BERITA TERKINI
Pemerintah Optimistis Ekonomi Kuartal I 2026 Tembus 5,5 Persen

Pemerintah Optimistis Ekonomi Kuartal I 2026 Tembus 5,5 Persen

JAKARTA — Pemerintah menyatakan optimistis pertumbuhan ekonomi Indonesia pada kuartal I 2026 dapat mencapai setidaknya 5,5 persen. Menteri Koordinator Bidang Perekonomian Airlangga Hartarto mengatakan proyeksi tersebut didukung oleh fundamental domestik yang dinilai masih kuat, terutama konsumsi rumah tangga.

“Untuk kuartal pertama, kami optimis pertumbuhan akan mencapai setidaknya 5,5 persen. Pada akhir tahun, pertumbuhan diharapkan minimal 5,4 persen, sesuai dengan anggaran negara,” kata Airlangga.

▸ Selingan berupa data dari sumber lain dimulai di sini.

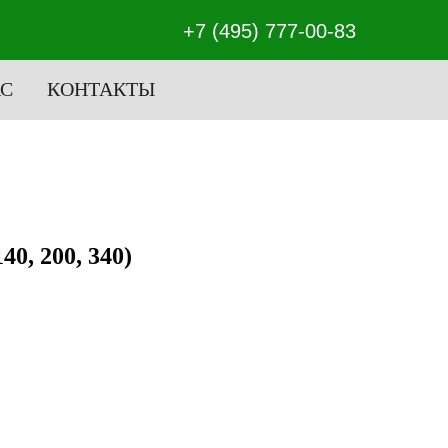
+7 (495) 777-00-83
АС
КОНТАКТЫ
0, 200, 340)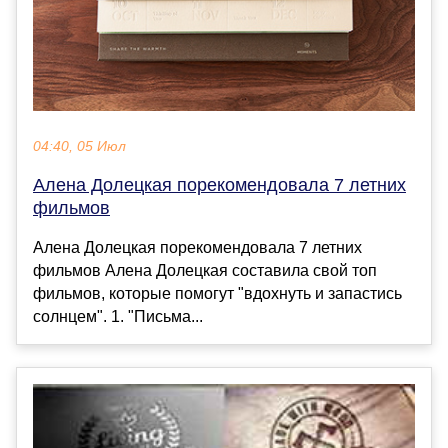
04:40, 05 Июл
Алена Долецкая порекомендовала 7 летних
фильмов
Алена Долецкая порекомендовала 7 летних
фильмов Алена Долецкая составила свой топ
фильмов, которые помогут "вдохнуть и запастись
солнцем". 1. "Письма...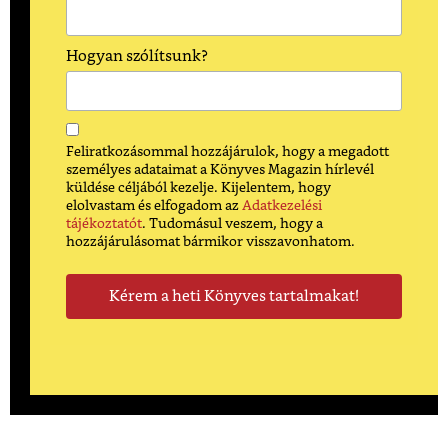
Hogyan szólítsunk?
Feliratkozásommal hozzájárulok, hogy a megadott
személyes adataimat a Könyves Magazin hírlevél
küldése céljából kezelje. Kijelentem, hogy
elolvastam és elfogadom az
Adatkezelési
tájékoztatót
. Tudomásul veszem, hogy a
hozzájárulásomat bármikor visszavonhatom.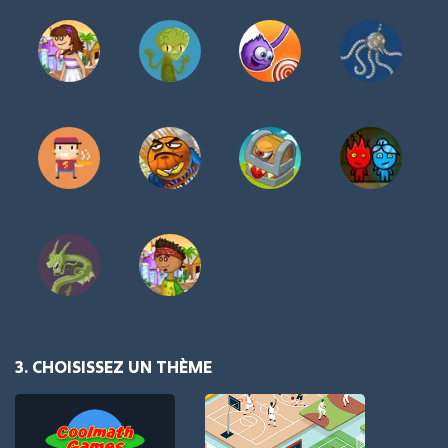
3. CHOISISSEZ UN THÈME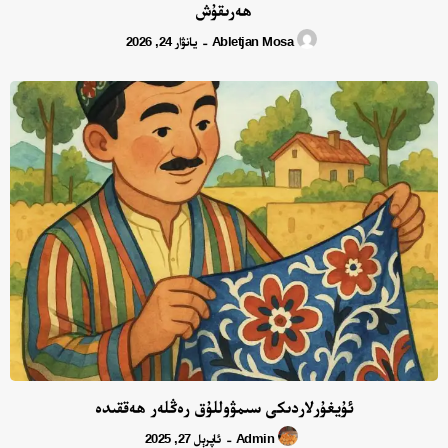
ھەرىقۇش
Abletjan Mosa
يانۋار 24, 2026
-
ئۇيغۇرلاردىكى سىمۋوللۇق رەڭلەر ھەققىدە
Admin
ئاپرېل 27, 2025
-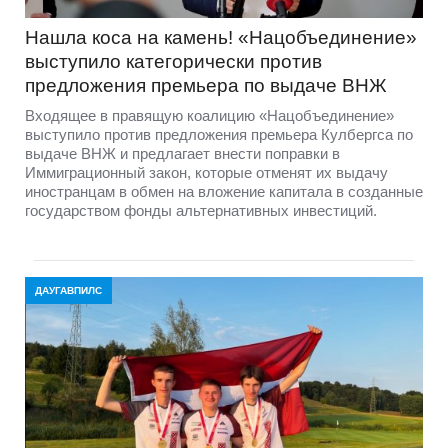
Нашла коса на камень! «Нацобъединение»
выступило категорически против
предложения премьера по выдаче ВНЖ
Входящее в правящую коалицию «Нацобъединение»
выступило против предложения премьера Кулбергса по
выдаче ВНЖ и предлагает внести поправки в
Иммиграционный закон, которые отменят их выдачу
иностранцам в обмен на вложение капитала в созданные
государством фонды альтернативных инвестиций.
ДАУГАВПИЛС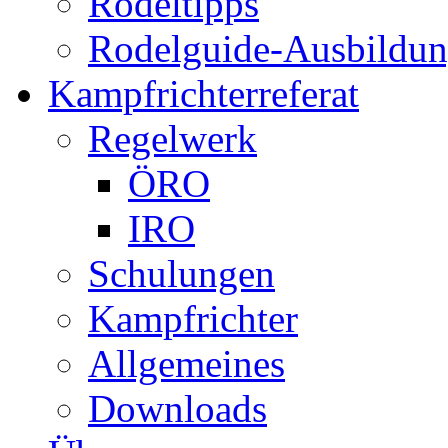
Rodeltipps
Rodelguide-Ausbildu
Kampfrichterreferat
Regelwerk
ÖRO
IRO
Schulungen
Kampfrichter
Allgemeines
Downloads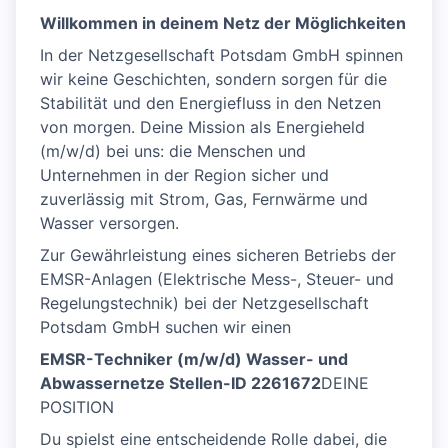
Willkommen in deinem Netz der Möglichkeiten
In der Netzgesellschaft Potsdam GmbH spinnen
wir keine Geschichten, sondern sorgen für die
Stabilität und den Energiefluss in den Netzen
von morgen. Deine Mission als Energieheld
(m/w/d) bei uns: die Menschen und
Unternehmen in der Region sicher und
zuverlässig mit Strom, Gas, Fernwärme und
Wasser versorgen.
Zur Gewährleistung eines sicheren Betriebs der
EMSR-Anlagen (Elektrische Mess-, Steuer- und
Regelungstechnik) bei der Netzgesellschaft
Potsdam GmbH suchen wir einen
EMSR-Techniker (m/w/d) Wasser- und
Abwassernetze Stellen-ID 2261672
DEINE
POSITION
Du spielst eine entscheidende Rolle dabei, die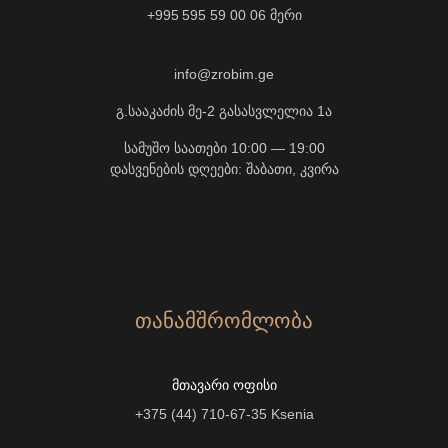
+995 595 59 00 06
მერი
info@zrobim.ge
გ.სააკაძის მე-2 გასასვლელია 1ა
სამუშო საათები 10:00 — 19:00
დასვენების დღეები: შაბათი, კვირა
ᲗᲐᲜᲐᲛᲨᲠᲝᲛᲚᲝᲑᲐ
ᲛᲗᲐᲕᲐᲠᲘ ᲝᲤᲘᲡᲘ
+375 (44) 710-67-35
Ksenia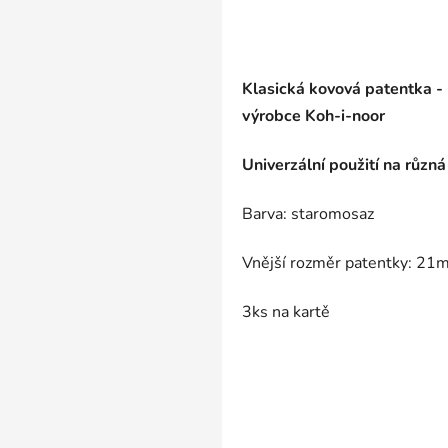
Klasická kovová patentka - p
výrobce Koh-i-noor
Univerzální použití na různá
Barva: staromosaz
Vnější rozměr patentky: 21m
3ks na kartě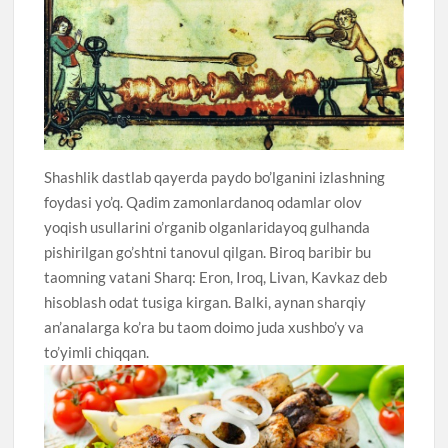
Shashlik dastlab qayerda paydo bo’lganini izlashning
foydasi yo’q. Qadim zamonlardanoq odamlar olov
yoqish usullarini o’rganib olganlaridayoq gulhanda
pishirilgan go’shtni tanovul qilgan. Biroq baribir bu
taomning vatani Sharq: Eron, Iroq, Livan, Kavkaz deb
hisoblash odat tusiga kirgan. Balki, aynan sharqiy
an’analarga ko’ra bu taom doimo juda xushbo’y va
to’yimli chiqqan.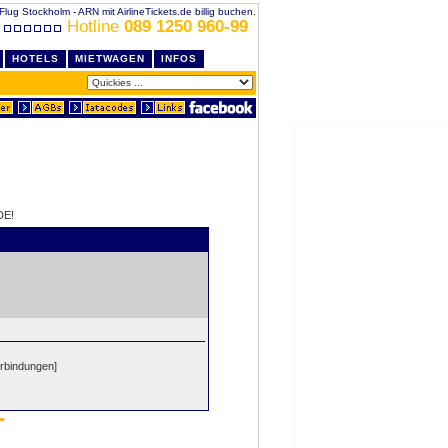
Flug Stockholm - ARN mit AirlineTickets.de billig buchen.
Hotline
089 1250 960-99
HOTELS
MIETWAGEN
INFOS
DE!
erbindungen]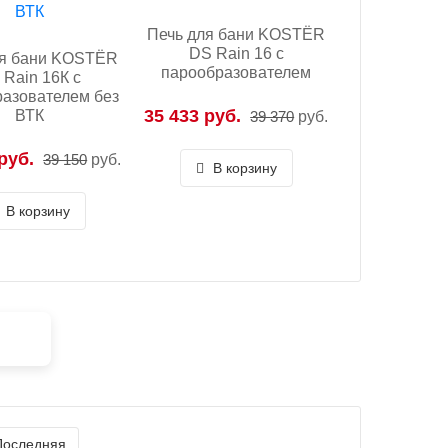
Печь для бани KOSTЁR
DS Rain 16 с
ля бани KOSTЁR
парообразователем
 Rain 16К с
азователем без
35 433 руб.
ВТК
39 370
руб.
руб.
39 150
руб.
В корзину
В корзину
Последняя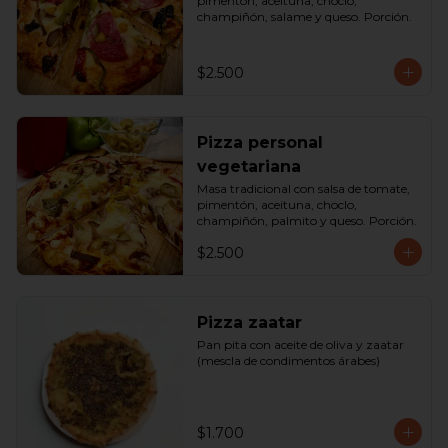
pimentón, aceituna, choclo, 
champiñón, salame y queso. Porción.
$2.500
Pizza personal
vegetariana
Masa tradicional con salsa de tomate, 
pimentón, aceituna, choclo, 
champiñón, palmito y queso. Porción.
$2.500
Pizza zaatar
Pan pita con aceite de oliva y zaatar 
(mescla de condimentos árabes)
$1.700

Optimisme itu disampaikan di tengah berbagai tantangan ekonomi global, mulai dari ketidakpastian pasar keuangan hingga dinamika perdagangan internasional yang terus berkembang. Pemerintah, kata Airlangga, tetap mempertahankan asumsi pertumbuhan dasar tahun 2026 sekitar 5,4 persen sebagaimana tercantum dalam Anggaran Pendapatan dan Belanja Negara (APBN) 2026.

Selain itu, pemerintah menyiapkan penyesuaian kebijakan ekonomi untuk merespons gejolak harga energi dan gangguan rantai pasokan global yang dipicu konflik di Timur Tengah. Langkah ini ditujukan untuk menjaga stabilitas ekonomi dan daya beli masyarakat.

Airlangga menjelaskan, perubahan harga energi dapat berdampak signifikan terhadap anggaran. “Setiap kenaikan US$1 dalam harga bahan bakar berdampak pada anggaran lebih dari enam triliun rupiah (US$351,55 juta). Dampak bersih, termasuk keuntungan ekspor dan subsidi, tetap dapat dikelola,” ujarnya.

Pemerintah menilai konsumsi domestik yang kuat, realisasi investasi yang terjaga, serta ekspor komoditas unggulan menjadi pilar utama penopang pertumbuhan. Airlangga juga menekankan upaya menjaga stabilitas makroekonomi melalui pengendalian inflasi, penguatan daya beli, serta percepatan realisasi belanja negara yang berdampak langsung pada perekonomian riil.

“Fundamental domestik yang kuat, terutama konsumsi rumah tangga, mendukung ekspektasi pertumbuhan,” kata Airlangga.

Hingga akhir 2026, pemerintah menargetkan pertumbuhan ekonomi minimal 5,4 persen, yang dinilai realistis di tengah ketidakpastian perekonomian global.